@tarmil @gabrielesvelto perhaps. Does the existence of AI incentivize more entities to deploy spidering than in the past? I suppose the premise is that grabbing content is a more compelling prospect if one can employ processing with greater ROI than simply indexing and/or mirroring.
It makes some sense but is hardly assured.
@Qbitzerre @tarmil @gabrielesvelto https://www.theregister.com/2025/08/29/ai_web_crawlers_are_destroying/
Not just perhaps. Not just many more entities. Far, far more aggressive crawling. Crawling that doesn't take everything and leave, it takes everything and then starts again. Crawling that doesnt respect robots.txt in the slightest.
Seems like a lot of site admins can show spectacular increases in frequency and volume of scrapers as well as in disregard for previously established norms (e.g. robots.txt) since scrapers are looking for LLM training material.

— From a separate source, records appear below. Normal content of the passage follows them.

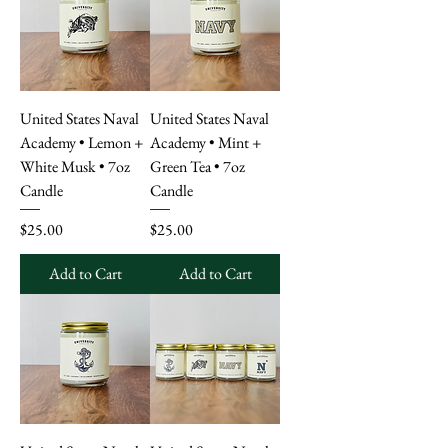
United States Naval
United States Naval
Academy • Lemon +
Academy • Mint +
White Musk • 7oz
Green Tea • 7oz
Candle
Candle
Price
Price
$25.00
$25.00
Add to Cart
Add to Cart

@grumpyoldtechie @gabrielesvelto I had the impression that a robots.txt file is hit or miss with regard to compliance regardless of the purpose for scraping. Beyond that, the rapaciousness of scraping is at least somewhat subjective, existing on a spectrum that is in part dependent on the application and purpose.
The qualitative difference of AI is that derivative products exemplify a novel formulation with regard to what might have been deemed fair use in the past.
Good point!

@gabrielesvelto
Another stupid power-related argument:
"Humans also consumer power" or "Humans consume more power per task" or anything of that stripe.
Humans consume energy at a near-constant rate.
They keep consuming energy when you take away their tasks to feed to the autocomplete machine.
The only way to "save" that energy is to kill those humans, but killing humans is extremely energy intensive (not to mention fucking evil).
So how exactly do these TESCREAL ratfucks expect this "but humans also..." argument to work?
The humans still exist, hence the energy spent on the autocomplete machine == wasted.
@gabrielesvelto YES. This is having a daily impact on the useability of the ENTIRE world wide web, as we repeatedly have to prove we are human, or see sites go dark due to the constant DDOS attacks that webscraping LLM bots bring.